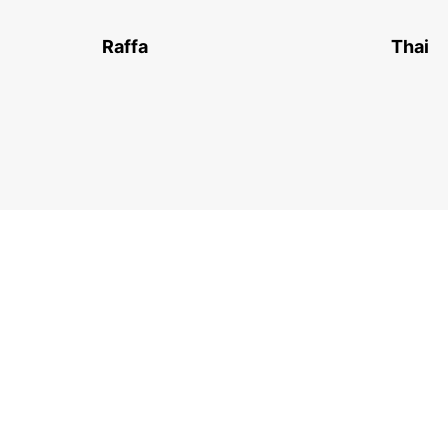
Raffa
Thai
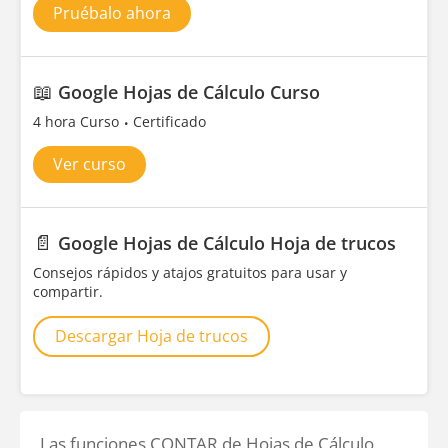
Pruébalo ahora
📖
Google Hojas de Cálculo Curso
4 hora Curso
Certificado
Ver curso
📄
Google Hojas de Cálculo Hoja de trucos
Consejos rápidos y atajos gratuitos para usar y
compartir.
Descargar Hoja de trucos
Las funciones CONTAR de Hojas de Cálculo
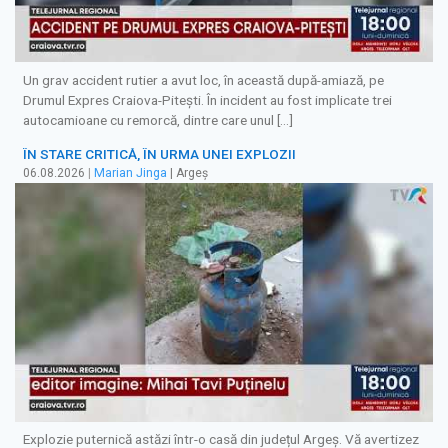
Un grav accident rutier a avut loc, în această după-amiază, pe
Drumul Expres Craiova-Pitești. În incident au fost implicate trei
autocamioane cu remorcă, dintre care unul […]
ÎN STARE CRITICĂ, ÎN URMA UNEI EXPLOZII
06.08.2026
|
Marian Jinga
| Argeș
Explozie puternică astăzi într-o casă din județul Argeș. Vă avertizez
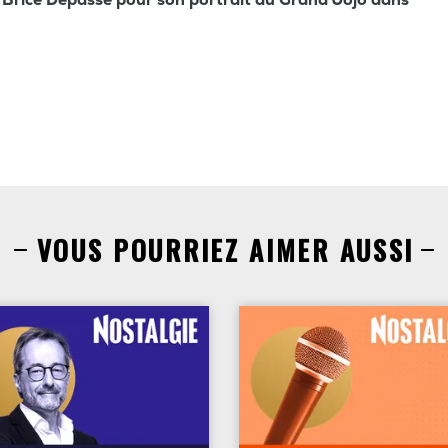
VOUS POURRIEZ AIMER AUSSI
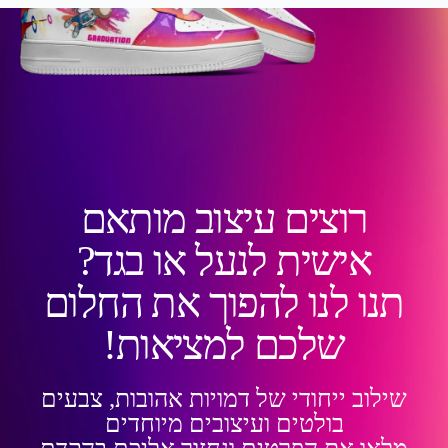
רוצים עיצוב מותאם
אישית לנעל או בגד?
תנו לנו להפוך את החלום
שלכם למציאות!
שילוב ייחודי של דמויות אהובות, צבעים
בולטים ועיצובים מיוחדים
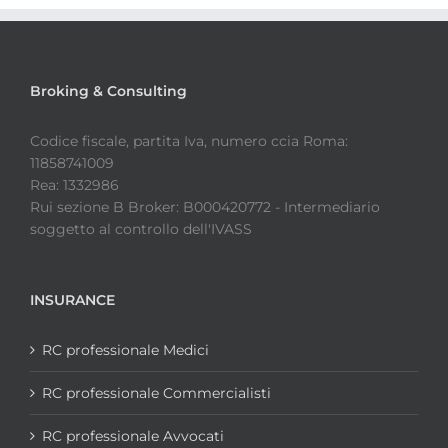
Broking & Consulting
Codice fiscale, partita Iva, numero ccia Roma:
11858741009
Rea: 1332986
Rui sezione B Broker: B000420772 - Intermediario
soggetto al controllo dell'IVASS
INSURANCE
RC professionale Medici
RC professionale Commercialisti
RC professionale Avvocati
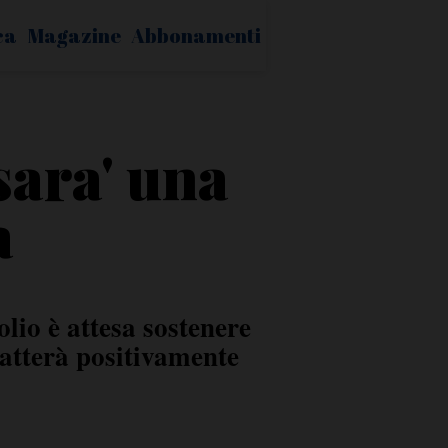
ca
Magazine
Abbonamenti
sara' una
a
lio è attesa sostenere
patterà positivamente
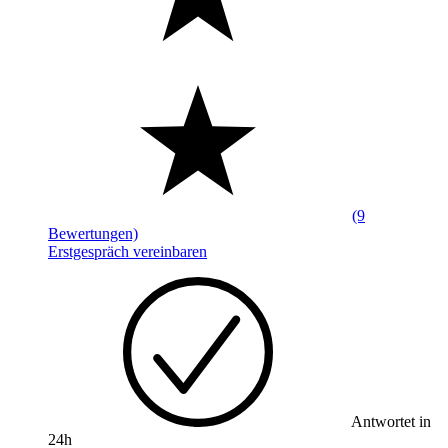
(9
Bewertungen)
Erstgespräch vereinbaren
Antwortet in
24h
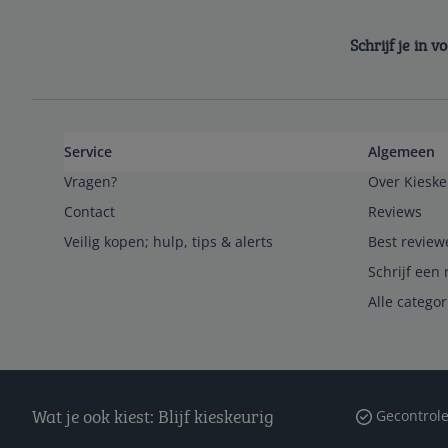
Schrijf je in 
Service
Algemeen
Vragen?
Over Kieske
Contact
Reviews
Veilig kopen; hulp, tips & alerts
Best review
Schrijf een 
Alle catego
Wat je ook kiest: Blijf kieskeurig
Gecontrole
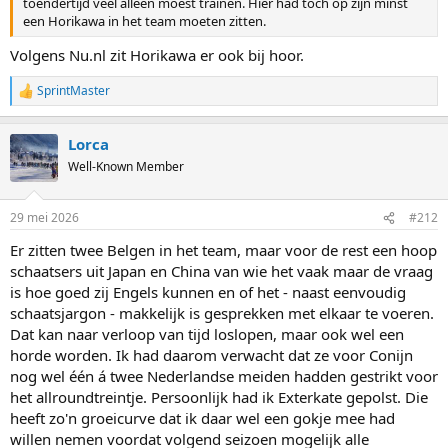
toendertijd veel alleen moest trainen. Hier had toch op zijn minst
een Horikawa in het team moeten zitten.
Volgens Nu.nl zit Horikawa er ook bij hoor.
SprintMaster
R
e
a
Lorca
c
t
Well-Known Member
i
o
n
29 mei 2026
#212
s
:
Er zitten twee Belgen in het team, maar voor de rest een hoop
schaatsers uit Japan en China van wie het vaak maar de vraag
is hoe goed zij Engels kunnen en of het - naast eenvoudig
schaatsjargon - makkelijk is gesprekken met elkaar te voeren.
Dat kan naar verloop van tijd loslopen, maar ook wel een
horde worden. Ik had daarom verwacht dat ze voor Conijn
nog wel één á twee Nederlandse meiden hadden gestrikt voor
het allroundtreintje. Persoonlijk had ik Exterkate gepolst. Die
heeft zo'n groeicurve dat ik daar wel een gokje mee had
willen nemen voordat volgend seizoen mogelijk alle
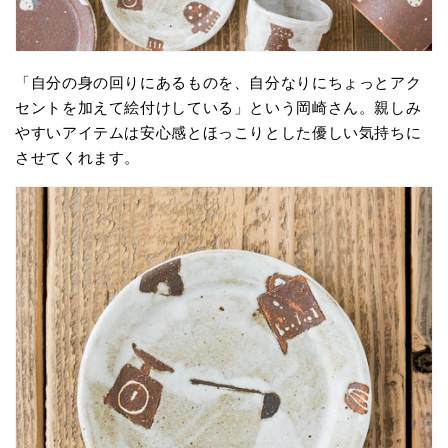
「自分の身の回りにあるものを、自分なりにちょっとアク
セントを加えて絵付けしている」という岡崎さん。親しみ
やすいアイテムは安心感とほっこりとした優しい気持ちに
させてくれます。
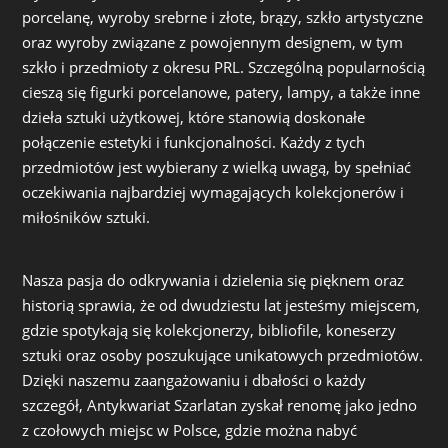
porcelanę, wyroby srebrne i złote, brązy, szkło artystyczne
oraz wyroby związane z powojennym designem, w tym
szkło i przedmioty z okresu PRL. Szczególną popularnością
cieszą się figurki porcelanowe, patery, lampy, a także inne
dzieła sztuki użytkowej, które stanowią doskonałe
połączenie estetyki i funkcjonalności. Każdy z tych
przedmiotów jest wybierany z wielką uwagą, by spełniać
oczekiwania najbardziej wymagających kolekcjonerów i
miłośników sztuki.
Nasza pasja do odkrywania i dzielenia się pięknem oraz
historią sprawia, że od dwudziestu lat jesteśmy miejscem,
gdzie spotykają się kolekcjonerzy, bibliofile, koneserzy
sztuki oraz osoby poszukujące unikatowych przedmiotów.
Dzięki naszemu zaangażowaniu i dbałości o każdy
szczegół, Antykwariat Szarlatan zyskał renomę jako jedno
z czołowych miejsc w Polsce, gdzie można nabyć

━━━━━━━━━━━━━━━━━━━━

PROBLEM DESCRIPTION | Reproduce the lines of the data above, starting at the line containing "porcelanę, wyroby srebrne" and ending at the line containing "szczegół, Antykwariat Szarlatan", with both of those lines included.

ANSWER BELOW |
porcelanę, wyroby srebrne i złote, brązy, szkło artystyczne
oraz wyroby związane z powojennym designem, w tym
szkło i przedmioty z okresu PRL. Szczególną popularnością
cieszą się figurki porcelanowe, patery, lampy, a także inne
dzieła sztuki użytkowej, które stanowią doskonałe
połączenie estetyki i funkcjonalności. Każdy z tych
przedmiotów jest wybierany z wielką uwagą, by spełniać
oczekiwania najbardziej wymagających kolekcjonerów i
miłośników sztuki.
Nasza pasja do odkrywania i dzielenia się pięknem oraz
historią sprawia, że od dwudziestu lat jesteśmy miejscem,
gdzie spotykają się kolekcjonerzy, bibliofile, koneserzy
sztuki oraz osoby poszukujące unikatowych przedmiotów.
Dzięki naszemu zaangażowaniu i dbałości o każdy
szczegół, Antykwariat Szarlatan zyskał renomę jako jedno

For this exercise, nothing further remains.